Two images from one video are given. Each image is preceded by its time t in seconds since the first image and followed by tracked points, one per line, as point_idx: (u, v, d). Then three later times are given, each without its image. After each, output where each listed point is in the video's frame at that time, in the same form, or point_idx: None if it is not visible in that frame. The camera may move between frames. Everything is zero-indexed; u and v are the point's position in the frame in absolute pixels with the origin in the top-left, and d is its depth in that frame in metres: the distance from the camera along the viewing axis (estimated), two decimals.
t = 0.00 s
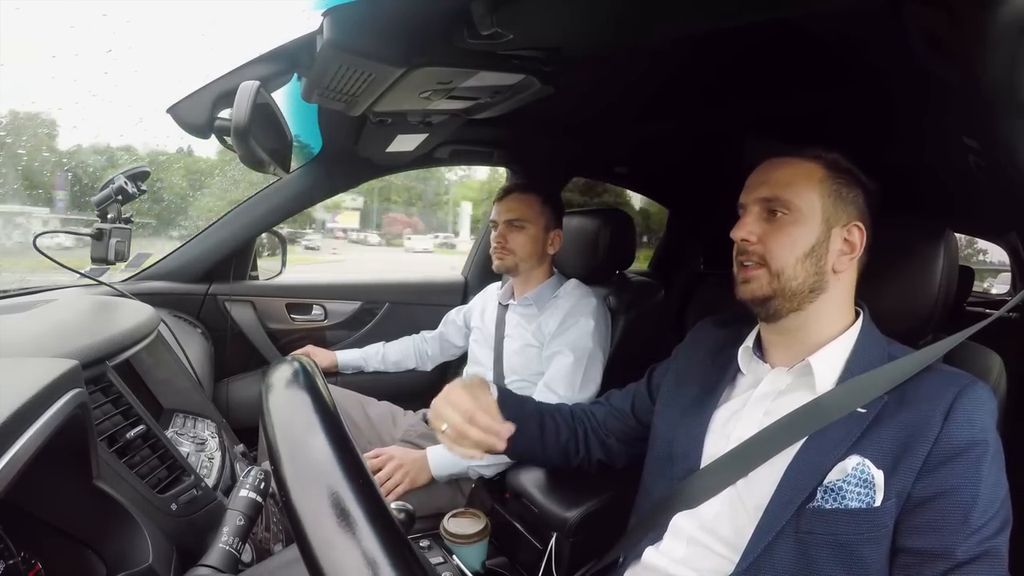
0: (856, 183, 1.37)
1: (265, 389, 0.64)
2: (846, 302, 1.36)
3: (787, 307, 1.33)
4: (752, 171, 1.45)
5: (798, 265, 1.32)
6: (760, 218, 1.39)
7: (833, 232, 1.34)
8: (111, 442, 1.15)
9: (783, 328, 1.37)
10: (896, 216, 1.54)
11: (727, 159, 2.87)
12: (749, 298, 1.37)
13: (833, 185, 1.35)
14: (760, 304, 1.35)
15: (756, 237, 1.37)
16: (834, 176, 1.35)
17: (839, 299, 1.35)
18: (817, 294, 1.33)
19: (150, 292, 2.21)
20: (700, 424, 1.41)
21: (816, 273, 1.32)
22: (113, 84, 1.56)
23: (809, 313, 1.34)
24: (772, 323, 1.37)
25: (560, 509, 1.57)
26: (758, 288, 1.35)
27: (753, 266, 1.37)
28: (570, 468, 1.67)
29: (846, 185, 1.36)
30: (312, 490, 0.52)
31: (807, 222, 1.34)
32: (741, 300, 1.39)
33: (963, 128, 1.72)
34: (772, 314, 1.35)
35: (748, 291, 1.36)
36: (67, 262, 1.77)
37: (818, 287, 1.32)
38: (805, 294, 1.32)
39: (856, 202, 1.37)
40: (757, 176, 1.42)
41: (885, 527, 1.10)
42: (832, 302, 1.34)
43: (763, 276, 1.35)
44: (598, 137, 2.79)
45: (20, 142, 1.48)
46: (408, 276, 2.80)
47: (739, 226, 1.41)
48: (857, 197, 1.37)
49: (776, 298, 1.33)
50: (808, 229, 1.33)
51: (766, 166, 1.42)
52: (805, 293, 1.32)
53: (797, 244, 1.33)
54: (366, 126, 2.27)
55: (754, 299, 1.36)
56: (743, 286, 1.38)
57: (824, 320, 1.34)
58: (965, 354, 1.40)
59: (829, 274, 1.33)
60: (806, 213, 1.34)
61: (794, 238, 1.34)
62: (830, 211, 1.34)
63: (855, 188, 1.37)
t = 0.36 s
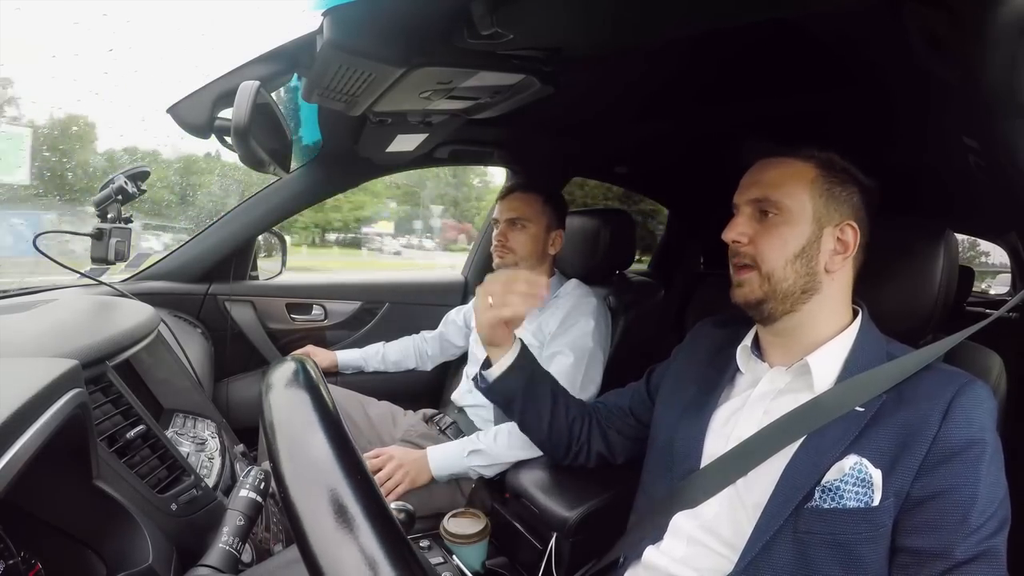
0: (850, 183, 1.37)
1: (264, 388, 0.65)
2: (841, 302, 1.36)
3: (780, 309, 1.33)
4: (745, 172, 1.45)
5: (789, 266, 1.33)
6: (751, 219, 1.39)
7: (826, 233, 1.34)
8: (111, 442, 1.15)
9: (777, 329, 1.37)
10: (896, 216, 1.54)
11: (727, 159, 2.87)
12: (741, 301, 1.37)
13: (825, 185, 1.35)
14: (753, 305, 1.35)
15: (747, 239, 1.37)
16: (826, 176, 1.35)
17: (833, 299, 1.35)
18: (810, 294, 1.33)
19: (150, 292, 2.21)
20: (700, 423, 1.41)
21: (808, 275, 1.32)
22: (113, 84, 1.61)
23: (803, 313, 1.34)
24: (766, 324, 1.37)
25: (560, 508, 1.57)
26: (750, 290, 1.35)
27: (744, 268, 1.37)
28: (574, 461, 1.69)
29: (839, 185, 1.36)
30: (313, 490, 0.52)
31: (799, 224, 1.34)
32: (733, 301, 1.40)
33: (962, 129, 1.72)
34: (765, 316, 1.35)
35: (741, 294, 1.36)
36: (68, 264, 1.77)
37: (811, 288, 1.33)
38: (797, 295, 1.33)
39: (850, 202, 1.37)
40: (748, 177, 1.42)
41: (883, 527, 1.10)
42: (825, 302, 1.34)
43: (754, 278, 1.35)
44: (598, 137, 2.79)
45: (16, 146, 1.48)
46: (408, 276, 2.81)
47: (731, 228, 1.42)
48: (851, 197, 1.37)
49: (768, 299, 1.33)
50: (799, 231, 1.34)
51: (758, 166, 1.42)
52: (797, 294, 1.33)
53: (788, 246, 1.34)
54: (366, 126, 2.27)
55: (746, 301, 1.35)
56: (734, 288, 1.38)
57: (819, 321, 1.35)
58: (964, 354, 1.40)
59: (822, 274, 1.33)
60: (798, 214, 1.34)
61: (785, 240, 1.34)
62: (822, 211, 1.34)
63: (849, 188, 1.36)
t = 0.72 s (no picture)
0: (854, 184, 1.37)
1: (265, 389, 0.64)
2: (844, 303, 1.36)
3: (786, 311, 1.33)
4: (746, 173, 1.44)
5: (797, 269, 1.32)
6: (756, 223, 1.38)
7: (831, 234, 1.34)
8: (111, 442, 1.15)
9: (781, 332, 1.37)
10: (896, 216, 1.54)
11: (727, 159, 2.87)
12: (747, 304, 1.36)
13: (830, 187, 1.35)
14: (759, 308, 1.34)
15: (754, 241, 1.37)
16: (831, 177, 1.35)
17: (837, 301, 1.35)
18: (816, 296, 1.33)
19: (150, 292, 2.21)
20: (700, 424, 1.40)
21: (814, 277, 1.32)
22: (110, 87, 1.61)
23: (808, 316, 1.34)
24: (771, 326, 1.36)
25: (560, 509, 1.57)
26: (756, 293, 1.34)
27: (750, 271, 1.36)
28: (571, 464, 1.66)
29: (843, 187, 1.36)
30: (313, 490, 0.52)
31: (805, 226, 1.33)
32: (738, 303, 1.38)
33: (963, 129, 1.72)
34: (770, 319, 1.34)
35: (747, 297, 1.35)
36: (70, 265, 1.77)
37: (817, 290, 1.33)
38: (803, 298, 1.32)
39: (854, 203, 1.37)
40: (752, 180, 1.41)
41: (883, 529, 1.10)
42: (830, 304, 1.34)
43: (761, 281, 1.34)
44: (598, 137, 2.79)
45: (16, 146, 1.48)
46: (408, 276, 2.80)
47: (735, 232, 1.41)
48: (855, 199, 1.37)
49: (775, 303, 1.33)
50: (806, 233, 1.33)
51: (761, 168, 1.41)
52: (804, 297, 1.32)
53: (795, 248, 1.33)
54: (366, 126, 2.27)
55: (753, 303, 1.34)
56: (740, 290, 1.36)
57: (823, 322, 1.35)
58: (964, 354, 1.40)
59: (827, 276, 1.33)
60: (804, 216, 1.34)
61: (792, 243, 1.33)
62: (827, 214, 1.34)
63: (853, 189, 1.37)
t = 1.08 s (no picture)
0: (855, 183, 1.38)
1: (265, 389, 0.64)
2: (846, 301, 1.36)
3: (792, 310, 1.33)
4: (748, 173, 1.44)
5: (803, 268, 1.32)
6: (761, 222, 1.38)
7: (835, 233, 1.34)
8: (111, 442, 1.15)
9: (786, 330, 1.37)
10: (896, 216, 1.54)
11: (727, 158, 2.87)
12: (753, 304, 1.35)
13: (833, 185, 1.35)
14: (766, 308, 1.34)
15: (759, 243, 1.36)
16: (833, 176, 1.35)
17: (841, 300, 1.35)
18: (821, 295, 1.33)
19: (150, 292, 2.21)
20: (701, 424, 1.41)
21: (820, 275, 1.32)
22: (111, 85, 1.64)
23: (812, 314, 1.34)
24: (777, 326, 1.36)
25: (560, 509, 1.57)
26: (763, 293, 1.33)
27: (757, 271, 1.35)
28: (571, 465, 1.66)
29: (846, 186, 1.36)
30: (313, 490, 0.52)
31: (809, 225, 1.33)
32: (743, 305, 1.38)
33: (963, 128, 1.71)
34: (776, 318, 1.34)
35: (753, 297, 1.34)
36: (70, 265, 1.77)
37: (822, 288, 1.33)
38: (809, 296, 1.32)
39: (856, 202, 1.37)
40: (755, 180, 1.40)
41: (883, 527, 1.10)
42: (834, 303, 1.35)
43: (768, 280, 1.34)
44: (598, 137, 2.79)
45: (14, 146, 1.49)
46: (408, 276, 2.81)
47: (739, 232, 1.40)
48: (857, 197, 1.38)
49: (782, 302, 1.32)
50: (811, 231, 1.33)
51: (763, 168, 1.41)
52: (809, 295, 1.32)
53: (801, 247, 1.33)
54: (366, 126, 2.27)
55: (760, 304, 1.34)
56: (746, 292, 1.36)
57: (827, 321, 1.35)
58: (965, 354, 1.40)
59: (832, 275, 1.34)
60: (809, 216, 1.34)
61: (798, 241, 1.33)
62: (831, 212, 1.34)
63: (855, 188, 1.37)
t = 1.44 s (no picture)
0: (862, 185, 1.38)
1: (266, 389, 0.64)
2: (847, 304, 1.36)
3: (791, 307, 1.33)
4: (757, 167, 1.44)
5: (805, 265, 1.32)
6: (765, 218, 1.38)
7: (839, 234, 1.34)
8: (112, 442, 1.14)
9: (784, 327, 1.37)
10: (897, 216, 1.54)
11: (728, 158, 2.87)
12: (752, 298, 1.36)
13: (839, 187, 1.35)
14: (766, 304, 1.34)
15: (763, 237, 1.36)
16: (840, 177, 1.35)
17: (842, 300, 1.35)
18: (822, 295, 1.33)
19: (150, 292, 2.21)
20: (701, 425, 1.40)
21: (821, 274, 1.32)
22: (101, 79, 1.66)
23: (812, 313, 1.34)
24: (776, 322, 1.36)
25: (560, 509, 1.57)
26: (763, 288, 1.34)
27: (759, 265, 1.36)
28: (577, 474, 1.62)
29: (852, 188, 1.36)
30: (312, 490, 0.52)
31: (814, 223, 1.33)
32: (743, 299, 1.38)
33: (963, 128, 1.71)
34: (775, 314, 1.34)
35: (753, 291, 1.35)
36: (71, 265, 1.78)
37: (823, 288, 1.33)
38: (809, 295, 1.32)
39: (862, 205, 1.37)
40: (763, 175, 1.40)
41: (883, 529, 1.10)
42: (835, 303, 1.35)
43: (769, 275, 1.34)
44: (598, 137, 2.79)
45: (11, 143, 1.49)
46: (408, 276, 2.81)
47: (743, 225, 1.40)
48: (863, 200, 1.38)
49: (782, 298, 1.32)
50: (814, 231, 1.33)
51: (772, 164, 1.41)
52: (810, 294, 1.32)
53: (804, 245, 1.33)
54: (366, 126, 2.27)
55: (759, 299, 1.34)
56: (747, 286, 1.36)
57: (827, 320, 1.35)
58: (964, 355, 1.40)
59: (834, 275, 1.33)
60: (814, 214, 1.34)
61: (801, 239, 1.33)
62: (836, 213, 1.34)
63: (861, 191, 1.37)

━━━━━━━━━━━━━━━━

- [Work instruction]: Copy nothing but the lines above that run from the one with "34: (772, 314, 1.35)" to the one with "5: (789, 266, 1.33)", ends included; pictures stay out.

- [Your solution]:
34: (772, 314, 1.35)
35: (748, 291, 1.36)
36: (67, 262, 1.77)
37: (818, 287, 1.32)
38: (805, 294, 1.32)
39: (856, 202, 1.37)
40: (757, 176, 1.42)
41: (885, 527, 1.10)
42: (832, 302, 1.34)
43: (763, 276, 1.35)
44: (598, 137, 2.79)
45: (20, 142, 1.48)
46: (408, 276, 2.80)
47: (739, 226, 1.41)
48: (857, 197, 1.37)
49: (776, 298, 1.33)
50: (808, 229, 1.33)
51: (766, 166, 1.42)
52: (805, 293, 1.32)
53: (797, 244, 1.33)
54: (366, 126, 2.27)
55: (754, 299, 1.36)
56: (743, 286, 1.38)
57: (824, 320, 1.34)
58: (965, 354, 1.40)
59: (829, 274, 1.33)
60: (806, 213, 1.34)
61: (794, 238, 1.34)
62: (830, 211, 1.34)
63: (855, 188, 1.37)
t = 0.36 s
0: (850, 183, 1.37)
1: (264, 388, 0.65)
2: (841, 302, 1.36)
3: (780, 309, 1.33)
4: (745, 172, 1.45)
5: (789, 266, 1.33)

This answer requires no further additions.